Dense Packing with a Cool Machine: No guess work!

airlock-pressure-gauge copyIt is all in the gauge! Cool Machines come with an airlock gauge which tells you exactly how much pressure you are using to dense pack material into a wall system. We eliminate the guess work. Here is how to dense pack accurately.

How to set a Cool Machine’s PSI

Every Cool Machine has an airlock with a pressure gauge. A green indicator marks the acceptable dense pack ranges (3.5 to 4.0 PSI).

All you need to do is attach the amount of hose you need[1. 1-If you add or remove a section of hose during the same job, recalibrate the pressure. Additional hose will cause a drop in PSI. Less hose will cause an increase in PSI.] for your particular job. Place the end of your hand over the end of the hose to cuff the air. Turn the blower on and using the variable control blower dial turn it up or down to gain the right pressure.

That is all! No special tools, measuring devices are needed. You get the exact pressure every time!

Choosing the Right Material for Dense Pack

Whether you use cellulose, fiberglass or rockwool, there are no special materials for dense packing. Companies tout particular material for various applications, however, standard insulating materials are sufficient. With dense packing, your concern is packing the material in at the correct PSI. When doing so, it does not matter whether you use a stabilized product or not. Do not concern yourself with paying for expensive products that include starch. Those materials create more dust and do not perform unless they are activated by water. Additionally, they are more expensive.

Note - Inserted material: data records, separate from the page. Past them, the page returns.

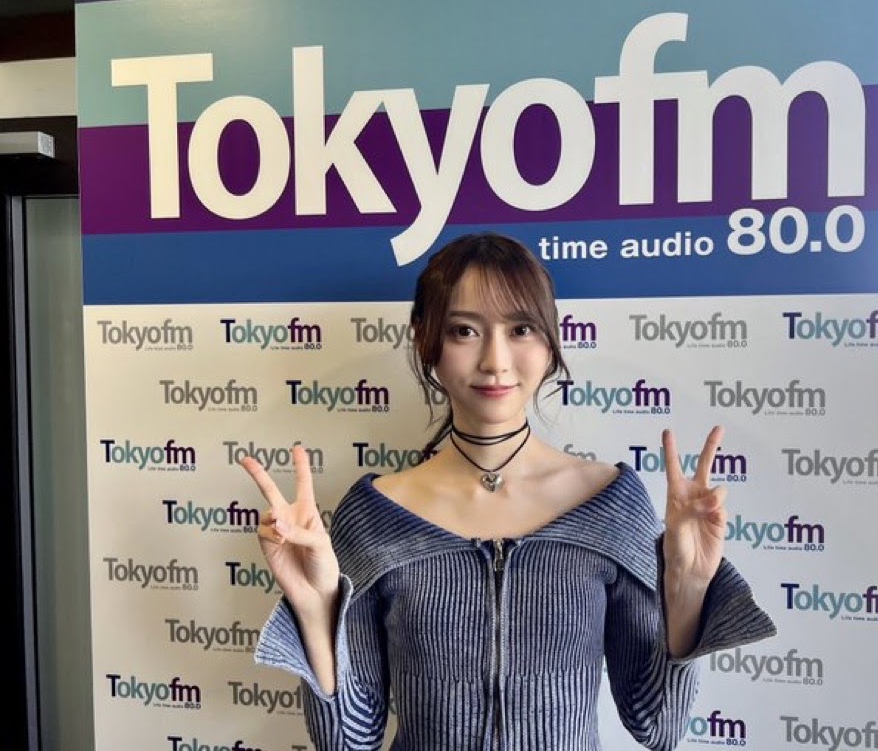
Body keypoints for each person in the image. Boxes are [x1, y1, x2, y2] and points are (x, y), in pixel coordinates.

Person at [241, 232, 776, 751]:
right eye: (463, 331)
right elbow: (347, 740)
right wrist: (316, 607)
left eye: (521, 329)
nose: (495, 361)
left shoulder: (610, 503)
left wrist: (687, 586)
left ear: (549, 341)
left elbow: (657, 726)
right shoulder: (375, 513)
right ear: (425, 339)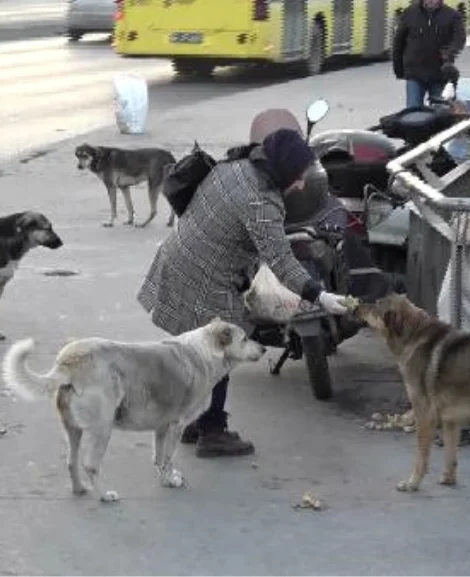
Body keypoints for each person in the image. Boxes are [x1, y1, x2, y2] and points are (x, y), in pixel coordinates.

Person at [137, 128, 354, 458]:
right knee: (222, 350)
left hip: (179, 258)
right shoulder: (261, 201)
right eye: (297, 178)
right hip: (205, 279)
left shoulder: (235, 166)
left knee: (198, 354)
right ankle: (213, 431)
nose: (298, 185)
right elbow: (281, 260)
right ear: (283, 170)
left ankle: (194, 420)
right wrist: (320, 295)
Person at [392, 0, 468, 109]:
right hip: (415, 73)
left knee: (440, 112)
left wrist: (449, 52)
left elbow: (460, 39)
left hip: (440, 74)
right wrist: (398, 69)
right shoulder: (410, 12)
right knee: (413, 111)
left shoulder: (452, 15)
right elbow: (399, 42)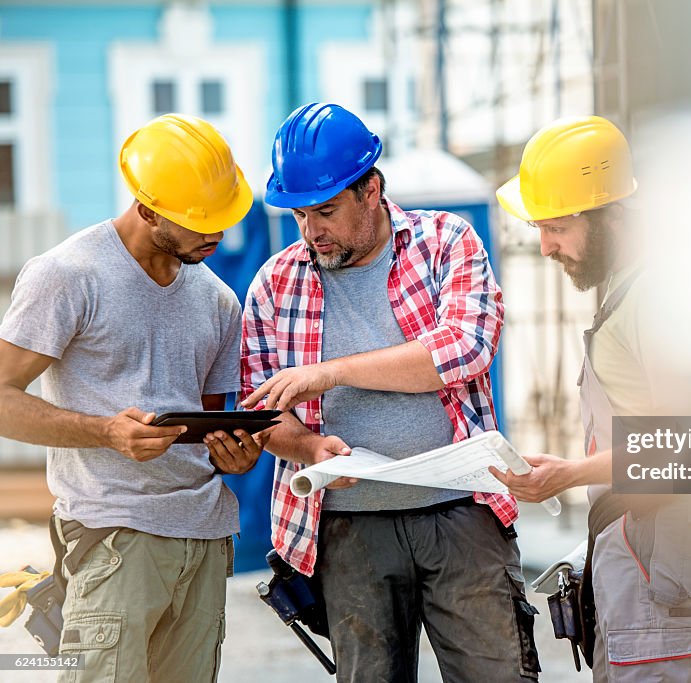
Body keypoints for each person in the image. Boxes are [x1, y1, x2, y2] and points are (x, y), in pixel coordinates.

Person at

Some companies require certification training so you can use their product for dense packing. I do not make it a practice to speak negatively about any particular brand of insulation or machine. Therefore, I will not name them here. Just be aware that dense packing does not require any special certification. Maybe to use someone’s particular product, you need to pay for their training, however there are plenty of products available to all contractors whether you have training or not.

We have seen particular contractors require a brand-name system. Unless you can convince the contractor otherwise, you will have to meet their demands to win their project. Also, you may need certifications to perform certain government-sponsored jobs. However, generally-speaking, you do not need specialized certification.

Dense Packing in New Construction

Whether you use cellulose or fiberglass, the method is the same. You need to create a temporary “wall” to hold the insulating material in place and to resist bulging.

When using cellulose, you will definitely want to use a fabric material (i.e., Insulweb or IC Pro Pack). These fabrics are very sturdy and will prevent bulging when the appropriate PSI is used when dense packing. You will need to affix the fabric to the wall, using a pneumatic stapler, stapling the material every inch on the wall studs. After stapling, cut a slit in the fabric and attach a section of PVC pipe to the end of your hose (about 4’ is a good length). Stick the pipe into the wall and fill the upper part then the lower.

When using fiberglass, since the material does not produce the same amount of visual dust [2. 2-It is still very dusty and a mask is necessary. You just don’t have the cloudy cellulose impairing your vision], you can use the more inexpensive netting (i.e., 1/6 inch mesh). Again, the process is the same as cellulose above.

Rockwool is used to create a dense, sound deadening barrier. This is very commonly used to isolate home theater and sound studio walls. Often it is easier to find and install panels of rockwool, yet you can dense pack this as well with excellent results.

Dense Packing in Existing Construction

You will want to use a smaller diameter hose. I recommend a 1-1/2 inch hose that is 8 feet long. The larger diameter will minimize hose plugging and allow more material to flow making the job faster. Make sure that when you are reducing from 3 inches to 1-1/2 inches that you allow about 4 feet of reducing steps. Going from 3 inches to 1-1/2 inches in one step will make your job more prone to plugging the hose.

Drill a 2 1/2” or 3” hole into every insulatable[3. 3-Be very careful to walk through the inside of the house to avoid cold-air return cavities and spaces where walls are not sturdy–behind cabinets, thin plywood walls]. cavity. Drill the hole close to the bottom sill plate. With existing walls, the process is a bit more difficult. You are blind to the material as it flows into the cavity. You are able to feel and see the insulation pack in the clear vinyl hose as it fills the cavity. Insert the vinyl hose, into the cavity and “snake” it up the wall. Cutting a 45 degree angle on the hose will allow it to go more smoothly into the wall system.